Given records:
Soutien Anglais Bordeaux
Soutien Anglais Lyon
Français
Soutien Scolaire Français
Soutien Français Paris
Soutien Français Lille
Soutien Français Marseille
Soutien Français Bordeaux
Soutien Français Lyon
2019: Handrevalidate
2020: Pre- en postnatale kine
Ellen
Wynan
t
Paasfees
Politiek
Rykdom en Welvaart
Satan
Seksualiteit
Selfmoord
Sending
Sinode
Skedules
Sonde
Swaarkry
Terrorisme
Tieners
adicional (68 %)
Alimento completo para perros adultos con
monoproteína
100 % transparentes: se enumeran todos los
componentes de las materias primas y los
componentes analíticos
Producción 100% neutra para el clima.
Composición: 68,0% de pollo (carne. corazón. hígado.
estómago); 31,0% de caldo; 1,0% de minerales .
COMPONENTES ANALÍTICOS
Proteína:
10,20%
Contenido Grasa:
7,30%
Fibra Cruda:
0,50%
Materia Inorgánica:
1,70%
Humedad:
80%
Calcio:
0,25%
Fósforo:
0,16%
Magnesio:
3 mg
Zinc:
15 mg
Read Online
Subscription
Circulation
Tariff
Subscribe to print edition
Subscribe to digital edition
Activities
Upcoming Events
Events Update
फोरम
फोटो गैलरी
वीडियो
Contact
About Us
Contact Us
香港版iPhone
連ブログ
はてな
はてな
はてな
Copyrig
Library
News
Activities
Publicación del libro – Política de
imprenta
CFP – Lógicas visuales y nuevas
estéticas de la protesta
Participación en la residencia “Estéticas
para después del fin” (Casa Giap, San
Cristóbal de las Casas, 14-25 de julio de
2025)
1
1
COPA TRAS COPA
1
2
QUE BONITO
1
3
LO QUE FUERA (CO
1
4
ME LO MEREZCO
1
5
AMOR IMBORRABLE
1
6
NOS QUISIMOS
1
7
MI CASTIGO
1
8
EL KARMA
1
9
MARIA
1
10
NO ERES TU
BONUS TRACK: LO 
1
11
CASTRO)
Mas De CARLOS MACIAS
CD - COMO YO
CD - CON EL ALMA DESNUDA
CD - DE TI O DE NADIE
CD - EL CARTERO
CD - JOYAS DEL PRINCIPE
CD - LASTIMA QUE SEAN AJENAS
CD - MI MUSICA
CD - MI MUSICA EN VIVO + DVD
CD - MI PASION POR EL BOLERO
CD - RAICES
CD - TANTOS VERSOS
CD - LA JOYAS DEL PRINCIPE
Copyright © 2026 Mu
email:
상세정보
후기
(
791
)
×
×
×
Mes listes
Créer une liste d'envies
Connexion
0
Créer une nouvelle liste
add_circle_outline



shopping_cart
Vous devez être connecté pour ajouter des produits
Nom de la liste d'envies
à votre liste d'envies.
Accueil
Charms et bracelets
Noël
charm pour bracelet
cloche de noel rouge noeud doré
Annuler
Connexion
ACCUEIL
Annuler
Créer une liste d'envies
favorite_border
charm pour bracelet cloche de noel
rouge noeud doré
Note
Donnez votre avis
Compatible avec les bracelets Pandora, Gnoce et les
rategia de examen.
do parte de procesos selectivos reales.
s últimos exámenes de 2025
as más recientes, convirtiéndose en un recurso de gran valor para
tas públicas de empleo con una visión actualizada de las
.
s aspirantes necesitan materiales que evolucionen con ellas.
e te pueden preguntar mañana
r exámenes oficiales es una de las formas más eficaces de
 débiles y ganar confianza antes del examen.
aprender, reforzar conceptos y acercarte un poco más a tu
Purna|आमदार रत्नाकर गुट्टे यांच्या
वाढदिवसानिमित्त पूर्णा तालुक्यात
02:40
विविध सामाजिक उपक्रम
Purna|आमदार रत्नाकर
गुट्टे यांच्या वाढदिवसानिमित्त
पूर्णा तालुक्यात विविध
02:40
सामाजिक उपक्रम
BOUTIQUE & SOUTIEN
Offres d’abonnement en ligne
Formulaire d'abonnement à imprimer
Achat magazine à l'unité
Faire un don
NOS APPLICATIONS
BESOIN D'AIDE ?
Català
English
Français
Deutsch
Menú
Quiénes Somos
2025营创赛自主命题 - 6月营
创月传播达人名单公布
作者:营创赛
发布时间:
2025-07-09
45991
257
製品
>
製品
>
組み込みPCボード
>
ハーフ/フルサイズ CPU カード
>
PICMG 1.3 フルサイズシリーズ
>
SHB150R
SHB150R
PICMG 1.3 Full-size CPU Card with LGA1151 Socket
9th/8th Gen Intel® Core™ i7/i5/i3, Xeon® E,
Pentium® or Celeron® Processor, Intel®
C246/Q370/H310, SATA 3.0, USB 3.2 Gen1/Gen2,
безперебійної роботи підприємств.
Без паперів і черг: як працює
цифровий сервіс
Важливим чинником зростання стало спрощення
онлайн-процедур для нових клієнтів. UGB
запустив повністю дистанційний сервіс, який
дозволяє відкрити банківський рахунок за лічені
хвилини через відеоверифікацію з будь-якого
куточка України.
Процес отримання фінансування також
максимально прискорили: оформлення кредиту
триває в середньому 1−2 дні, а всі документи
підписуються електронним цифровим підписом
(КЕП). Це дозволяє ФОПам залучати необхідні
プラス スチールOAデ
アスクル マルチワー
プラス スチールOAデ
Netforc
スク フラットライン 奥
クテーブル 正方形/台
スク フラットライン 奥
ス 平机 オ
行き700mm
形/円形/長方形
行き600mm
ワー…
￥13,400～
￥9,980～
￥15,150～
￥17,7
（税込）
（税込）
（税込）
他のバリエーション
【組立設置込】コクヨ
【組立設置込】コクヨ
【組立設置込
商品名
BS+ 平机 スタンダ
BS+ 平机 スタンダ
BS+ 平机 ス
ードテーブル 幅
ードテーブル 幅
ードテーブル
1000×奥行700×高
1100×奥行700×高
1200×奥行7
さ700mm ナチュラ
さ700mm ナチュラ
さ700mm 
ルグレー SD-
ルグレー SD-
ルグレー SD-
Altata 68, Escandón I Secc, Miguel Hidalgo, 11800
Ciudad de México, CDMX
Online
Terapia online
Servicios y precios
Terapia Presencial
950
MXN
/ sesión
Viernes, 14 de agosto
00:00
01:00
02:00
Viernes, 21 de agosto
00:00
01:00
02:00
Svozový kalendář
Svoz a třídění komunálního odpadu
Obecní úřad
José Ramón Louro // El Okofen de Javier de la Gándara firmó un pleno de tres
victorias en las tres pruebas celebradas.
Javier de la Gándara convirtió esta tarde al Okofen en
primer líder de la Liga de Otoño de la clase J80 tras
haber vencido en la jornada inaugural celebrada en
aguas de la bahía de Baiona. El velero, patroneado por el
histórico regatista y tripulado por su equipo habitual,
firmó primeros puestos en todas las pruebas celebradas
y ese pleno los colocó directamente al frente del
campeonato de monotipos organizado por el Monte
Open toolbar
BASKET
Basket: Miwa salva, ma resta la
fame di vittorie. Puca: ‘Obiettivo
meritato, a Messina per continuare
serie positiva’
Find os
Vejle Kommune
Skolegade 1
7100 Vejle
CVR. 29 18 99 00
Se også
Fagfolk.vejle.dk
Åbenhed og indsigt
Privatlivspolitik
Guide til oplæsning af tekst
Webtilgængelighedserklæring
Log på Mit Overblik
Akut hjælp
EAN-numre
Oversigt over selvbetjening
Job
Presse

Task to carry out:
Could you update the entries from the first line through the line that contains "Participación en la" by replacing "Subscription" with "Membership"? Give those lines again with nothing else changed.

Exercise answer:
Soutien Anglais Bordeaux
Soutien Anglais Lyon
Français
Soutien Scolaire Français
Soutien Français Paris
Soutien Français Lille
Soutien Français Marseille
Soutien Français Bordeaux
Soutien Français Lyon
2019: Handrevalidate
2020: Pre- en postnatale kine
Ellen
Wynan
t
Paasfees
Politiek
Rykdom en Welvaart
Satan
Seksualiteit
Selfmoord
Sending
Sinode
Skedules
Sonde
Swaarkry
Terrorisme
Tieners
adicional (68 %)
Alimento completo para perros adultos con
monoproteína
100 % transparentes: se enumeran todos los
componentes de las materias primas y los
componentes analíticos
Producción 100% neutra para el clima.
Composición: 68,0% de pollo (carne. corazón. hígado.
estómago); 31,0% de caldo; 1,0% de minerales .
COMPONENTES ANALÍTICOS
Proteína:
10,20%
Contenido Grasa:
7,30%
Fibra Cruda:
0,50%
Materia Inorgánica:
1,70%
Humedad:
80%
Calcio:
0,25%
Fósforo:
0,16%
Magnesio:
3 mg
Zinc:
15 mg
Read Online
Membership
Circulation
Tariff
Subscribe to print edition
Subscribe to digital edition
Activities
Upcoming Events
Events Update
फोरम
फोटो गैलरी
वीडियो
Contact
About Us
Contact Us
香港版iPhone
連ブログ
はてな
はてな
はてな
Copyrig
Library
News
Activities
Publicación del libro – Política de
imprenta
CFP – Lógicas visuales y nuevas
estéticas de la protesta
Participación en la residencia “Estéticas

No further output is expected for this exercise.